What you should do ▸ A verbatim copy of the line containing "Coming from the" and all lines after it, up to and including the final line of the records, is the only acceptable output.

━━━━━━━━━━━━━━━━━━━━

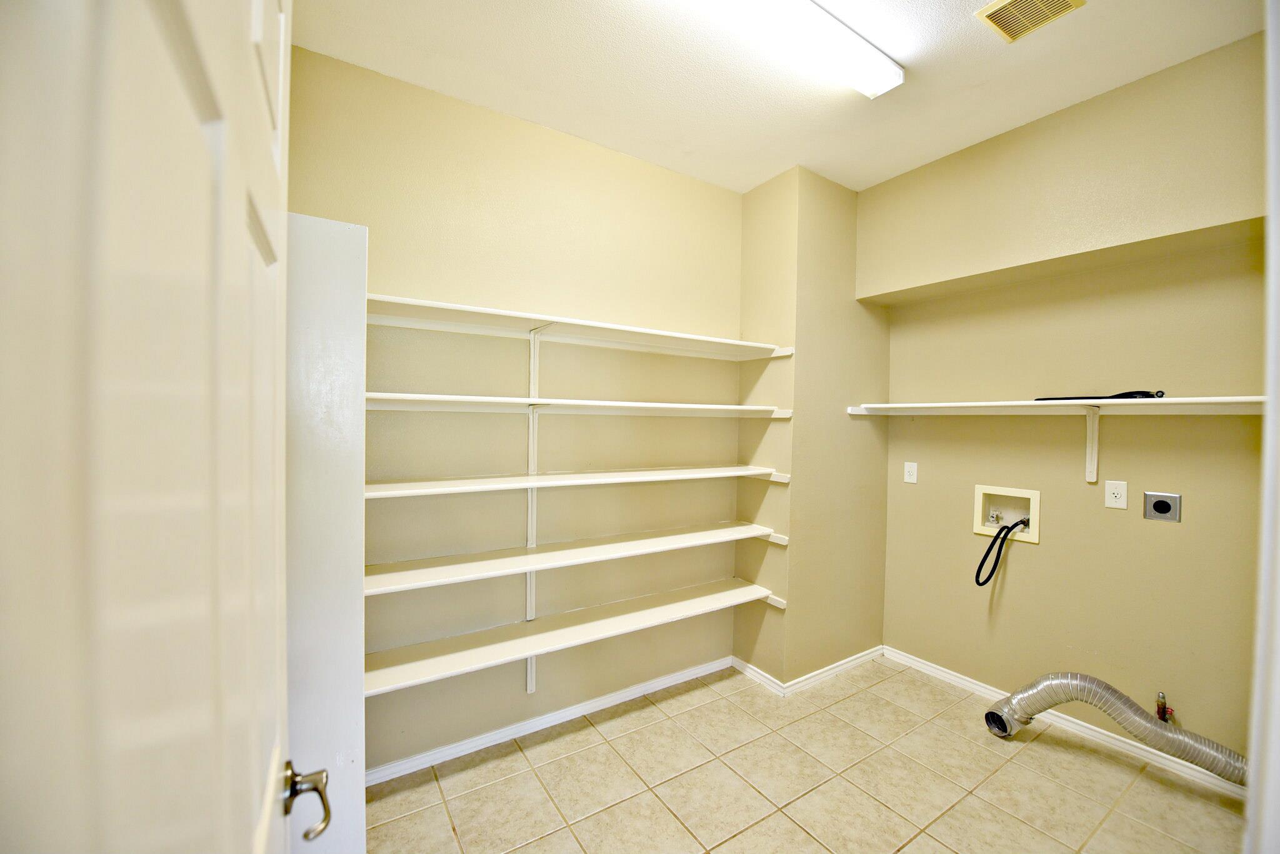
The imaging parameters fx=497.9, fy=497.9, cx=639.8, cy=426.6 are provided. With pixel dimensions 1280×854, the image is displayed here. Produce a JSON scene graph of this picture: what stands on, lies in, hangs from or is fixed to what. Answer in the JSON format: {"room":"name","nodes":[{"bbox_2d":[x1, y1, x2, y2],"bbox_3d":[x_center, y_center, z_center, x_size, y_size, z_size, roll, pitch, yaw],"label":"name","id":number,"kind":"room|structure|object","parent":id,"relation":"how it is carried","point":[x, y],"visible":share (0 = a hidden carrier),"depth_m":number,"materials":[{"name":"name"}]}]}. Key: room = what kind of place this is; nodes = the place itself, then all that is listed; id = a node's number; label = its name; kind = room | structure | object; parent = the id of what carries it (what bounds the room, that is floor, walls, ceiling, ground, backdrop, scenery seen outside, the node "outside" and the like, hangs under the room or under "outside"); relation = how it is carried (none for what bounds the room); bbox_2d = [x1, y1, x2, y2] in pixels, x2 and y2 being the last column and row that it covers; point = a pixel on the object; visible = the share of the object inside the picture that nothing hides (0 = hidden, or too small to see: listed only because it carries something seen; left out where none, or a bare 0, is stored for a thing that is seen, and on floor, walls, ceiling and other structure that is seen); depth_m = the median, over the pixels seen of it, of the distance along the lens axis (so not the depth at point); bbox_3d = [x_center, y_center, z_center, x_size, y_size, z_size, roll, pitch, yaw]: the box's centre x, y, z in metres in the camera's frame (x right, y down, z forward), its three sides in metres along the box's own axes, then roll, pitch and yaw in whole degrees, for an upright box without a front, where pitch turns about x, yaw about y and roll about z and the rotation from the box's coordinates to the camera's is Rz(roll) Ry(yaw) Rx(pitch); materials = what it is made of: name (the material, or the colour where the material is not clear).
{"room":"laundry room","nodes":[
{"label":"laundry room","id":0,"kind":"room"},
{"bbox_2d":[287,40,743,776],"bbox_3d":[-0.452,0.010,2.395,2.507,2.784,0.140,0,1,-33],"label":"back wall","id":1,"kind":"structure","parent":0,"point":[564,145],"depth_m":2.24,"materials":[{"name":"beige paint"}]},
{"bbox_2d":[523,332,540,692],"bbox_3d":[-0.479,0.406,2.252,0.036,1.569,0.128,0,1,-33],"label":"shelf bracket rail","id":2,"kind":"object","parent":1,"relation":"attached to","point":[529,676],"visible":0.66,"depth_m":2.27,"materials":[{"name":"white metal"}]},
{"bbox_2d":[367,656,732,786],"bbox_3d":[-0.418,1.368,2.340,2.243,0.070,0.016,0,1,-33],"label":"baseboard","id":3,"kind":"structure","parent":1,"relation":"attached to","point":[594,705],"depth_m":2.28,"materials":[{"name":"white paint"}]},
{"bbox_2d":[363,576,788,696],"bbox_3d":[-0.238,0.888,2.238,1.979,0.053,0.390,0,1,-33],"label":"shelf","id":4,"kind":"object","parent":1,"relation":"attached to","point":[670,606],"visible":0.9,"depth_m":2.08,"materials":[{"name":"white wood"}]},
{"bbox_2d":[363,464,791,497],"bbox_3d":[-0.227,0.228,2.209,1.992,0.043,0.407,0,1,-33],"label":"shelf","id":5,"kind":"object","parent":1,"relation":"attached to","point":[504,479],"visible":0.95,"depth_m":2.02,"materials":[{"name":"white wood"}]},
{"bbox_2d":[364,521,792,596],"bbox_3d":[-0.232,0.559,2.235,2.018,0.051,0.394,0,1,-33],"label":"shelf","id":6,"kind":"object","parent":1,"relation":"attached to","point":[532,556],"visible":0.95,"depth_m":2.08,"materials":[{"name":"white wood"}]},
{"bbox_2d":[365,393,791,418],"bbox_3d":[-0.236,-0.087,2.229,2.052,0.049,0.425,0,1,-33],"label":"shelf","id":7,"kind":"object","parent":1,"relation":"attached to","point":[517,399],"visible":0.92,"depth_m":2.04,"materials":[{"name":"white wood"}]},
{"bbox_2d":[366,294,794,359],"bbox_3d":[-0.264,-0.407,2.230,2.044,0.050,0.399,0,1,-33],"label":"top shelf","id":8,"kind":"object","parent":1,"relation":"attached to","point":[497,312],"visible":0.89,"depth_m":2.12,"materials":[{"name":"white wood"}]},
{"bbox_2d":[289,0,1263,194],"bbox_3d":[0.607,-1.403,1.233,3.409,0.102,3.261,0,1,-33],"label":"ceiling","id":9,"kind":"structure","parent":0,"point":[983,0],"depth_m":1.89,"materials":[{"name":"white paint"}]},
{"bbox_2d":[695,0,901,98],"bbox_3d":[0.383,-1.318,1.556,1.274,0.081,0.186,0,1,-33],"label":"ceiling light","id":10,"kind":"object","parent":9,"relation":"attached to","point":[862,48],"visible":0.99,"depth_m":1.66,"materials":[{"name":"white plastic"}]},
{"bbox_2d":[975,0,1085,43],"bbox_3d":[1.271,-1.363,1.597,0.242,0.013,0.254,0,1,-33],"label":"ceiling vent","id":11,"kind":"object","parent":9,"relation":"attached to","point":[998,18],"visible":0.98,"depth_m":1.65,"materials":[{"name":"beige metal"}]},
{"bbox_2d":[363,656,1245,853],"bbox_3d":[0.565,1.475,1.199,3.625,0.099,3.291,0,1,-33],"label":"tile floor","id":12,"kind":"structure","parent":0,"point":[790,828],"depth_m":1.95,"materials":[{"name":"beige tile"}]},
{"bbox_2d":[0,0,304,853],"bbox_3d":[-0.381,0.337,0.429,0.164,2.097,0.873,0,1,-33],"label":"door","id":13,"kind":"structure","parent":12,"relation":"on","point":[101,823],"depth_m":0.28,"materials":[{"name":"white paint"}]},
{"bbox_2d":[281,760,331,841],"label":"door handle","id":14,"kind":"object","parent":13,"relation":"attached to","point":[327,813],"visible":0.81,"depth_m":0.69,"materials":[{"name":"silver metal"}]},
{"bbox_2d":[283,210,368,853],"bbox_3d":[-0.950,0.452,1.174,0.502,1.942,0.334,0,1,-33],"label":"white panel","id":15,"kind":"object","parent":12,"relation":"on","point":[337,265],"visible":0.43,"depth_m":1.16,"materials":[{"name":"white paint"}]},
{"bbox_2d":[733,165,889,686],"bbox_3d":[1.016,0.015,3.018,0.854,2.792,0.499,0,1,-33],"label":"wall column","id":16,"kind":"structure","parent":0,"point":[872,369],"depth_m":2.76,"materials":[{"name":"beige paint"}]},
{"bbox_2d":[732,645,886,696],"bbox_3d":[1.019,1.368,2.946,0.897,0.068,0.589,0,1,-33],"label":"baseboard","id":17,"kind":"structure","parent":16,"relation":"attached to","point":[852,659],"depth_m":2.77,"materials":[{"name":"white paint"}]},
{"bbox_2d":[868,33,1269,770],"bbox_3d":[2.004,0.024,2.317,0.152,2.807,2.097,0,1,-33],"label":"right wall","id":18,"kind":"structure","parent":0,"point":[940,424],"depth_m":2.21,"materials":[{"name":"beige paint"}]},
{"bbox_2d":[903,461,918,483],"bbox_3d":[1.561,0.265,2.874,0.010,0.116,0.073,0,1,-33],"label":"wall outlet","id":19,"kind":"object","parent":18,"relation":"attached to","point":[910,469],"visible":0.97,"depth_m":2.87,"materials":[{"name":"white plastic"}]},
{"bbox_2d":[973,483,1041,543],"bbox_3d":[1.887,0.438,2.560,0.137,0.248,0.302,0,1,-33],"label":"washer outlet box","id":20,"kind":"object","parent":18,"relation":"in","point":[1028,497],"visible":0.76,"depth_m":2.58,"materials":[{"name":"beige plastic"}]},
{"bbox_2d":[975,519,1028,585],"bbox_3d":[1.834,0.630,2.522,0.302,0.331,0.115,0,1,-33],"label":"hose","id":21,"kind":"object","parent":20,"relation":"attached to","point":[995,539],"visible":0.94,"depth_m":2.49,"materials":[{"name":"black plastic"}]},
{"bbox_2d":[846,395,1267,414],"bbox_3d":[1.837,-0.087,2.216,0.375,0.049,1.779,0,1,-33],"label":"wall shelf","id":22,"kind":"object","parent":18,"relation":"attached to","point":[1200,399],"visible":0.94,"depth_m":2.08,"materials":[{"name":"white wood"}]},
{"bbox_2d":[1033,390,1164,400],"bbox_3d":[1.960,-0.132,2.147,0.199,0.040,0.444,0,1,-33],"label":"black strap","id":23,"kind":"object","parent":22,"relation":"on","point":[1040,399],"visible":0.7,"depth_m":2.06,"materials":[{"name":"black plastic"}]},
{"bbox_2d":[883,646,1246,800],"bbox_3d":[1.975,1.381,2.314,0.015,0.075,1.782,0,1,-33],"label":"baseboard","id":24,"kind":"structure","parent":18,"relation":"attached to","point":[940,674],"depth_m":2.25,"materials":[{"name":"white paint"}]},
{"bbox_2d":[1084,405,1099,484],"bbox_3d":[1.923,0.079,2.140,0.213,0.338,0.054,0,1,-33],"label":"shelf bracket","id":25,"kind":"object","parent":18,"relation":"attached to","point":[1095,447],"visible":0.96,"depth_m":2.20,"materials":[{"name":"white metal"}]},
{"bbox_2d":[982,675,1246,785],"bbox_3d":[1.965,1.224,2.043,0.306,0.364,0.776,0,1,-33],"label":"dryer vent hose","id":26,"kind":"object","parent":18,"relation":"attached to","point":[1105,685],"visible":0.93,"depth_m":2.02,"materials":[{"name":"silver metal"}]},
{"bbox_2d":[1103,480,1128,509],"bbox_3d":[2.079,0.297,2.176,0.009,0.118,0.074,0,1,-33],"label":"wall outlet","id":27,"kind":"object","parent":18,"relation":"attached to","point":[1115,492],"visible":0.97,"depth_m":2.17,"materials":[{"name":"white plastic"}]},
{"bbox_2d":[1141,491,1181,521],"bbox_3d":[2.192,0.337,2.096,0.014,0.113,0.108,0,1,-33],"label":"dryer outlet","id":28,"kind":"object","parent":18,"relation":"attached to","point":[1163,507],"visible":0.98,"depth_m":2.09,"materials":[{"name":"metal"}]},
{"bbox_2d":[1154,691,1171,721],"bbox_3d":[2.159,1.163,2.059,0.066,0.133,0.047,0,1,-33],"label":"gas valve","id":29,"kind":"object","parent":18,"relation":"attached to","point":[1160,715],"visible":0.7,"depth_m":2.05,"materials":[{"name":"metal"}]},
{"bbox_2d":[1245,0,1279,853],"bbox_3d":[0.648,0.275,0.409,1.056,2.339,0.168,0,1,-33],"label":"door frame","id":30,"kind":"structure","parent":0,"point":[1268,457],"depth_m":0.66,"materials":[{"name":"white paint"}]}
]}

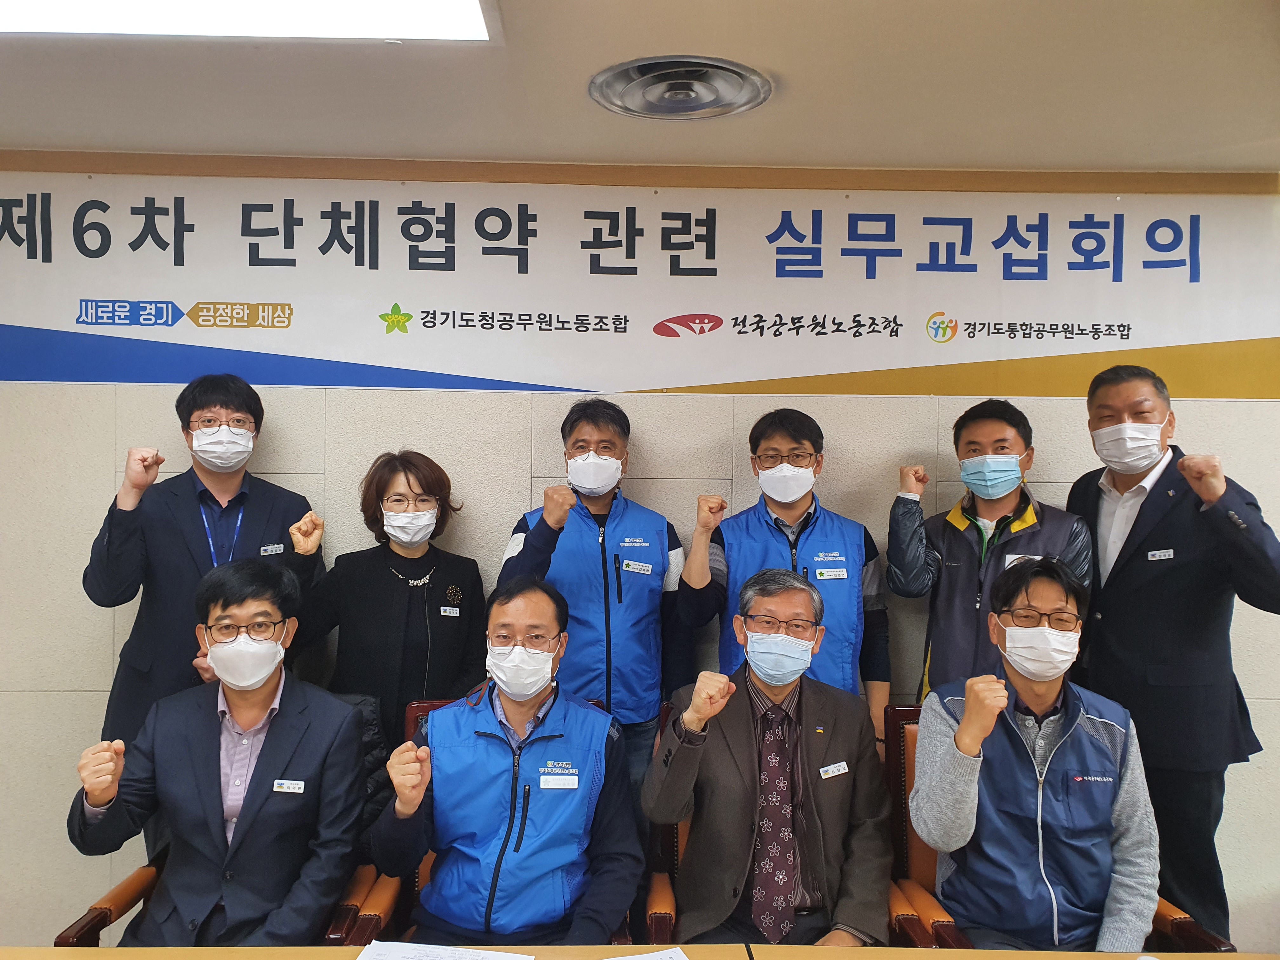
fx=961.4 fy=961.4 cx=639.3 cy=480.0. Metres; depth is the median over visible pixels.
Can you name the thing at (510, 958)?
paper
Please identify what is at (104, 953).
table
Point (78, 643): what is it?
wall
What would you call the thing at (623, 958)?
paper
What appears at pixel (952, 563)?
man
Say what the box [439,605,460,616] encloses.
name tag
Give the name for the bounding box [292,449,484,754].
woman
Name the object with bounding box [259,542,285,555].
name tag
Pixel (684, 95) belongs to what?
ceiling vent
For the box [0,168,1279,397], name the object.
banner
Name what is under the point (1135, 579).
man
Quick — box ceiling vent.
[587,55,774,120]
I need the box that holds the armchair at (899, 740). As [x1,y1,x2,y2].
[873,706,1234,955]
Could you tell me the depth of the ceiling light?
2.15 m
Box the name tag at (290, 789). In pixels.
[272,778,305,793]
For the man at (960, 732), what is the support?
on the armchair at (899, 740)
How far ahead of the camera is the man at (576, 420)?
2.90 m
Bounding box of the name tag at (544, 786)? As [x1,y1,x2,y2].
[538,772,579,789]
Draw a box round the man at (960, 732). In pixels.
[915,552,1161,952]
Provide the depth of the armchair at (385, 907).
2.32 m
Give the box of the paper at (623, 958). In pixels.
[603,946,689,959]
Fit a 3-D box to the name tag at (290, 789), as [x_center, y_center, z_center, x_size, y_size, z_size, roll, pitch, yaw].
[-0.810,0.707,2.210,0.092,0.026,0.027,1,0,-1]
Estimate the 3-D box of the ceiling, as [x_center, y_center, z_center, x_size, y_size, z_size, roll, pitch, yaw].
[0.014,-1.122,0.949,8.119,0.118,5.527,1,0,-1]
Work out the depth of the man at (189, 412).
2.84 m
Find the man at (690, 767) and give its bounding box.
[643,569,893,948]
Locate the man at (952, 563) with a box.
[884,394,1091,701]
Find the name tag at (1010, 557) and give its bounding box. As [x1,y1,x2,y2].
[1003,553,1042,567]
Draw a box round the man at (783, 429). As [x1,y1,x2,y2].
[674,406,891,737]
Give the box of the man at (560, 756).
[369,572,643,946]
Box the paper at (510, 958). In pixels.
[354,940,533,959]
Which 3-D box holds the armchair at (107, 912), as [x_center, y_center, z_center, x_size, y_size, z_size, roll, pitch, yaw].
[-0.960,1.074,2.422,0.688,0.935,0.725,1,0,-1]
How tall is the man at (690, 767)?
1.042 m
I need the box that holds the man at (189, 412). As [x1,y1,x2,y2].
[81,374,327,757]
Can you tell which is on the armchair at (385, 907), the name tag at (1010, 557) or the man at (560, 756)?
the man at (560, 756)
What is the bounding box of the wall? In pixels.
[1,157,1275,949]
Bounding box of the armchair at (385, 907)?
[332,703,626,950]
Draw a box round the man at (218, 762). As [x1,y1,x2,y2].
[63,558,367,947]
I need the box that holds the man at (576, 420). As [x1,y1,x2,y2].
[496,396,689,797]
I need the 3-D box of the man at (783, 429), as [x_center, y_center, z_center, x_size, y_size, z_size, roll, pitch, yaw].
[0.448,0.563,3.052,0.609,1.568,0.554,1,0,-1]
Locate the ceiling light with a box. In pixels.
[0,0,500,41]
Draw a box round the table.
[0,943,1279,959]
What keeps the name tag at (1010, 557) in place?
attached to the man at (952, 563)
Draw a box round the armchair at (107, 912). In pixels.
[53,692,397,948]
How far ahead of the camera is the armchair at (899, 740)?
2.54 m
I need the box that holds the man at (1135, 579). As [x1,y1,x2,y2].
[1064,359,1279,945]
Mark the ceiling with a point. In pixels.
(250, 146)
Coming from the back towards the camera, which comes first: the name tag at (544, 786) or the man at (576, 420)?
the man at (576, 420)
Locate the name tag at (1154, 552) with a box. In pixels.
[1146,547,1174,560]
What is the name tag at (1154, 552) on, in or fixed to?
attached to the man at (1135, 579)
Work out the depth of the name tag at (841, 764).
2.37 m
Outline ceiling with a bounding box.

━━━━━━━━━━━━━━━━━━━━

Result of the task ▸
Coming from the back towards the camera, which comes first: the name tag at (544, 786) or the man at (576, 420)?
the man at (576, 420)
Locate the name tag at (1154, 552) with a box. In pixels.
[1146,547,1174,560]
What is the name tag at (1154, 552) on, in or fixed to?
attached to the man at (1135, 579)
Work out the depth of the name tag at (841, 764).
2.37 m
Outline ceiling with a bounding box.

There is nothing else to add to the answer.